Oh century! Oh knowledge! It’s a joy to live! This exclamation is attributed to Ulrich von Hutten. But what appears to be a hymn to the new age he actually said to scourge the past. For Hutten continues: “It is a joy to live, if not yet, to rest.”
Ulrich von Hutten (1488-1523) was intended to pursue an ecclesiastical career. He studied Theology at the University of Erfurt, but, like many others, was appalled by the Christian message and ecclesial practice being two very different things. Above all, it was the papal financial conduct that came increasingly under fire by the intellectuals. It was not for nothing that in 1517 a monk named Martin Luther was so infuriated by the indulgences in his neighboring diocese that he had his thesis delivered to the responsible archbishop.

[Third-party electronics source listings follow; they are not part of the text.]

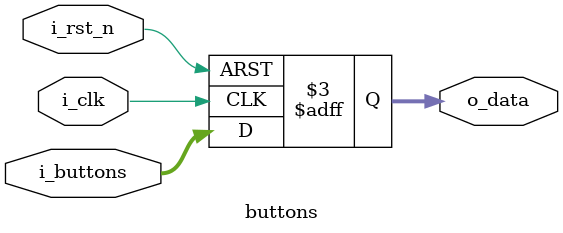
<source format=v>
module buttons(i_clk, i_rst_n, i_buttons, o_data);

input               i_clk;
input               i_rst_n;
input       [31:0]  i_buttons;
output reg  [31:0]  o_data;

always @(posedge i_clk, negedge i_rst_n)
    if(~i_rst_n)
        o_data <= 0;
    else
        o_data <= i_buttons;

endmodule


</source>
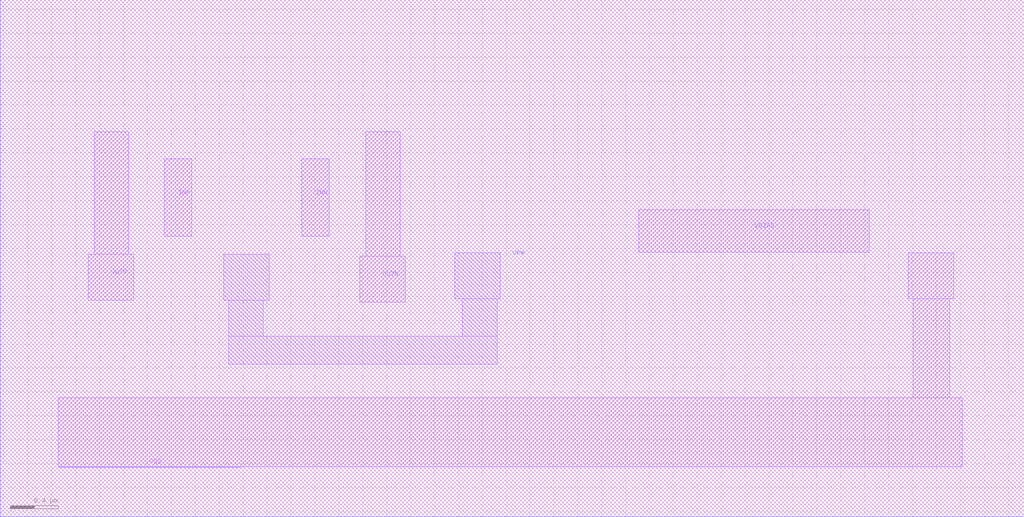
<source format=lef>
VERSION 5.7 ;
  NOWIREEXTENSIONATPIN ON ;
  DIVIDERCHAR "/" ;
  BUSBITCHARS "[]" ;
MACRO CS_Switch_1x
  CLASS BLOCK ;
  FOREIGN CS_Switch_1x ;
  ORIGIN 1.630 9.445 ;
  SIZE 8.565 BY 4.325 ;
  PIN INP
    DIRECTION INPUT ;
    USE SIGNAL ;
    ANTENNAGATEAREA 0.061600 ;
    PORT
      LAYER Metal1 ;
        RECT -0.260 -7.100 -0.030 -6.450 ;
    END
  END INP
  PIN INN
    DIRECTION INPUT ;
    USE SIGNAL ;
    ANTENNAGATEAREA 0.061600 ;
    PORT
      LAYER Metal1 ;
        RECT 0.890 -7.100 1.120 -6.450 ;
    END
  END INN
  PIN OUTP
    DIRECTION INOUT ;
    USE POWER ;
    PORT
      LAYER Metal1 ;
        RECT -0.845 -7.250 -0.555 -6.225 ;
        RECT -0.895 -7.635 -0.515 -7.250 ;
    END
  END OUTP
  PIN OUTN
    DIRECTION INOUT ;
    USE POWER ;
    PORT
      LAYER Metal1 ;
        RECT 1.425 -7.265 1.715 -6.225 ;
        RECT 1.375 -7.650 1.755 -7.265 ;
    END
  END OUTN
  PIN VBIAS
    DIRECTION INOUT ;
    USE POWER ;
    PORT
      LAYER Metal1 ;
        RECT 3.710 -7.230 5.640 -6.875 ;
    END
  END VBIAS
  PIN VSS
    DIRECTION INOUT ;
    USE GROUND ;
    PORT
      LAYER Metal1 ;
        RECT 5.965 -7.620 6.345 -7.235 ;
        RECT 6.005 -8.450 6.310 -7.620 ;
        RECT -1.145 -9.025 6.415 -8.450 ;
        RECT -1.145 -9.030 0.380 -9.025 ;
    END
  END VSS
  PIN VPW
    DIRECTION INOUT ;
    USE GROUND ;
    PORT
      LAYER Pwell ;
        RECT -1.630 -9.445 6.935 -5.120 ;
    END
  END VPW
  OBS
      LAYER Metal1 ;
        RECT 0.240 -7.635 0.620 -7.250 ;
        RECT 2.170 -7.620 2.550 -7.235 ;
        RECT 0.280 -7.935 0.570 -7.635 ;
        RECT 2.235 -7.935 2.525 -7.620 ;
        RECT 0.280 -8.170 2.525 -7.935 ;
  END
END CS_Switch_1x
END LIBRARY


</source>
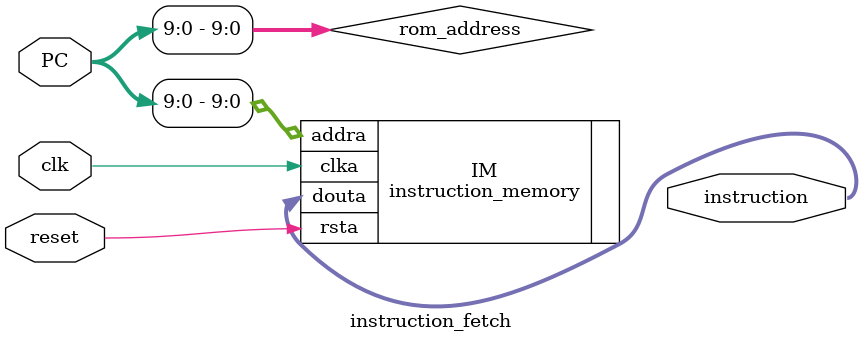
<source format=v>
`timescale 1ns / 1ps

module instruction_fetch(
    input [31:0] PC,
    input clk,
	 input reset,
    output [31:0] instruction
    );

	wire [9:0] rom_address;
	assign rom_address = PC[9:0];
	instruction_memory IM (.clka(clk), .rsta(reset), .addra(rom_address), .douta(instruction));

endmodule
</source>
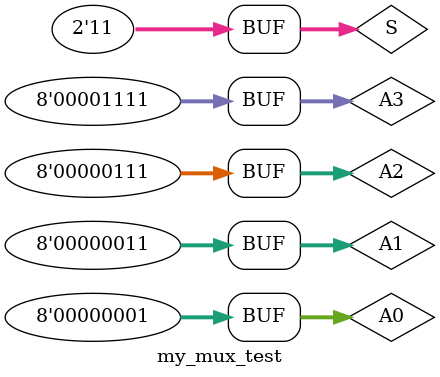
<source format=v>
`timescale 1ns / 1ps


module my_mux_test;

	// Inputs
	reg [7:0] A0;
	reg [7:0] A1;
	reg [7:0] A2;
	reg [7:0] A3;
	reg [1:0] S;

	// Outputs
	wire [7:0] Y;

	// Instantiate the Unit Under Test (UUT)
	my_mux uut (
		.A0(A0), 
		.A1(A1), 
		.A2(A2), 
		.A3(A3), 
		.S(S), 
		.Y(Y)
	);

	initial begin
		// Initialize Inputs
		A0 = 0;
		A1 = 0;
		A2 = 0;
		A3 = 0;
		S = 0;

		// Wait 100 ns for global reset to finish
	   S=2'b11;
		A0=8'b00000001;
		A1=8'b00000011;
		A2=8'b00000111;
		A3=8'b00001111;
      #100;
        
		// Add stimulus here

	end
	
	//always begin
	
	//#10 S =S+ 1'b1;
	
	//end
      
endmodule


</source>
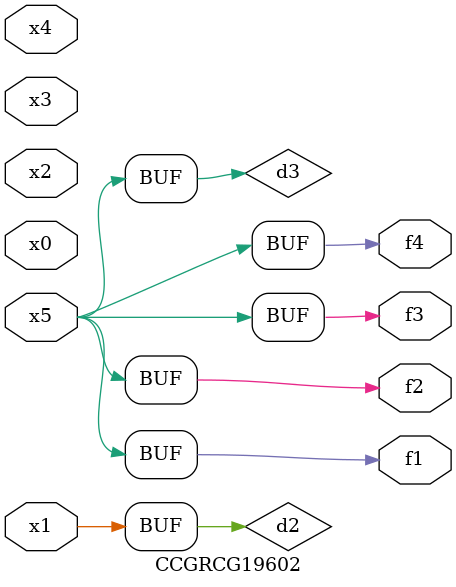
<source format=v>
module CCGRCG19602(
	input x0, x1, x2, x3, x4, x5,
	output f1, f2, f3, f4
);

	wire d1, d2, d3;

	not (d1, x5);
	or (d2, x1);
	xnor (d3, d1);
	assign f1 = d3;
	assign f2 = d3;
	assign f3 = d3;
	assign f4 = d3;
endmodule

</source>
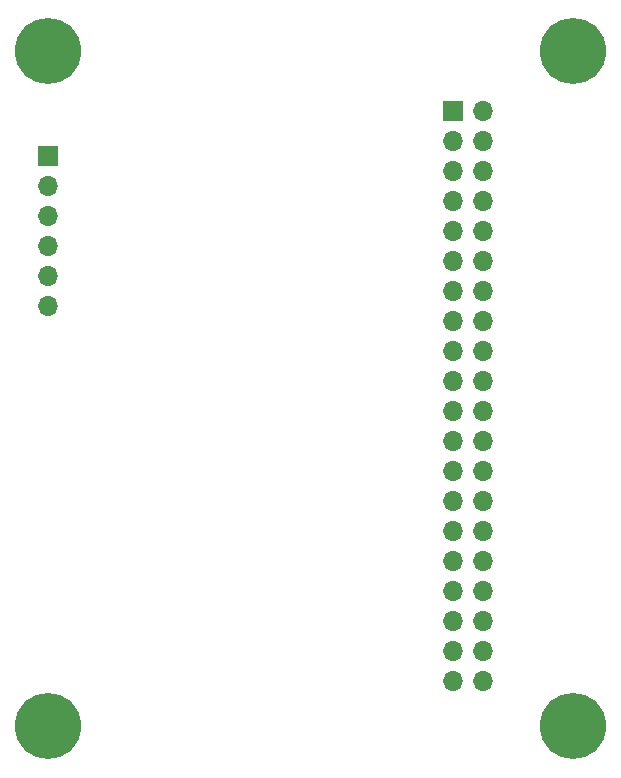
<source format=gbs>
G04 #@! TF.GenerationSoftware,KiCad,Pcbnew,6.0.6-3a73a75311~116~ubuntu22.04.1*
G04 #@! TF.CreationDate,2022-06-23T20:47:55-04:00*
G04 #@! TF.ProjectId,switch_mux_breakout,73776974-6368-45f6-9d75-785f62726561,0*
G04 #@! TF.SameCoordinates,Original*
G04 #@! TF.FileFunction,Soldermask,Bot*
G04 #@! TF.FilePolarity,Negative*
%FSLAX46Y46*%
G04 Gerber Fmt 4.6, Leading zero omitted, Abs format (unit mm)*
G04 Created by KiCad (PCBNEW 6.0.6-3a73a75311~116~ubuntu22.04.1) date 2022-06-23 20:47:55*
%MOMM*%
%LPD*%
G01*
G04 APERTURE LIST*
%ADD10R,1.700000X1.700000*%
%ADD11O,1.700000X1.700000*%
%ADD12C,5.600000*%
G04 APERTURE END LIST*
D10*
X125730001Y-82550001D03*
D11*
X125730001Y-85090001D03*
X125730001Y-87630001D03*
X125730001Y-90170001D03*
X125730001Y-92710001D03*
X125730001Y-95250001D03*
D12*
X170180001Y-73660001D03*
X170180001Y-130810001D03*
X125730001Y-130810001D03*
D10*
X160020001Y-78740001D03*
D11*
X162560001Y-78740001D03*
X160020001Y-81280001D03*
X162560001Y-81280001D03*
X160020001Y-83820001D03*
X162560001Y-83820001D03*
X160020001Y-86360001D03*
X162560001Y-86360001D03*
X160020001Y-88900001D03*
X162560001Y-88900001D03*
X160020001Y-91440001D03*
X162560001Y-91440001D03*
X160020001Y-93980001D03*
X162560001Y-93980001D03*
X160020001Y-96520001D03*
X162560001Y-96520001D03*
X160020001Y-99060001D03*
X162560001Y-99060001D03*
X160020001Y-101600001D03*
X162560001Y-101600001D03*
X160020001Y-104140001D03*
X162560001Y-104140001D03*
X160020001Y-106680001D03*
X162560001Y-106680001D03*
X160020001Y-109220001D03*
X162560001Y-109220001D03*
X160020001Y-111760001D03*
X162560001Y-111760001D03*
X160020001Y-114300001D03*
X162560001Y-114300001D03*
X160020001Y-116840001D03*
X162560001Y-116840001D03*
X160020001Y-119380001D03*
X162560001Y-119380001D03*
X160020001Y-121920001D03*
X162560001Y-121920001D03*
X160020001Y-124460001D03*
X162560001Y-124460001D03*
X160020001Y-127000001D03*
X162560001Y-127000001D03*
D12*
X125730001Y-73660001D03*
M02*

</source>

Ulrich von Hutten, too, voiced his criticism, but not through a scientific treatise. He rather wrote with a pointed pen, in an elegant Latin he mastered like no one else. He was an ingenious satirist who combined a trenchant analysis with an ingenious wit. In 1517 Emperor Maximilian even crowned him “poetus laureata”, the best poet of his time. Huttens’ books were being read! He had an enormous influence on the well-educated. And his books were so popular that they were even translated into German.
That enabled all the knights and the wealthy citizens who had not learned Latin to take pleasure in Hutten’s jokes, too. And, of course, they adopted his critical attitude towards the church. The German version of the conversation book currently on display in the MoneyMuseum was dedicated to Franz von Sickingen, who was to fight (and die) in the war of the priests against the Bishop of Trier. Ulrich von Hutten and his vicious, uncompromisingly denouncing texts served as a means of identification for those who wanted to fight the church. With his actions the author, therefore, lost the affection of all those who were hoping for a compromise, for a church reform. Among them: his former teacher Erasmus of Rotterdam. verscherzte es sich deshalb mit all jenen, die auf einen Ausgleich, auf eine Kirchenreform hofften. Darunter sogar sein ehemaliger Lehrer, Erasmus von Rotterdam.
His books were considered incendiary and brought Ulrich von Hutten the imperial ban. This meant that any authority in the German Empire was obliged to execute him when he was caught in the relevant territory. So Hutten fled to Switzerland. Although not yet being separated from the Empire officially, Switzerland did not recognize each and every imperial law anymore. The Zurich reformer Zwingli offered the refugee asylum. For this reason, the island of Ufenau on Lake Zurich became the place for the great humanist to die. After decades of suffering, Ulrich von Hutten finally succumbed to the syphilis.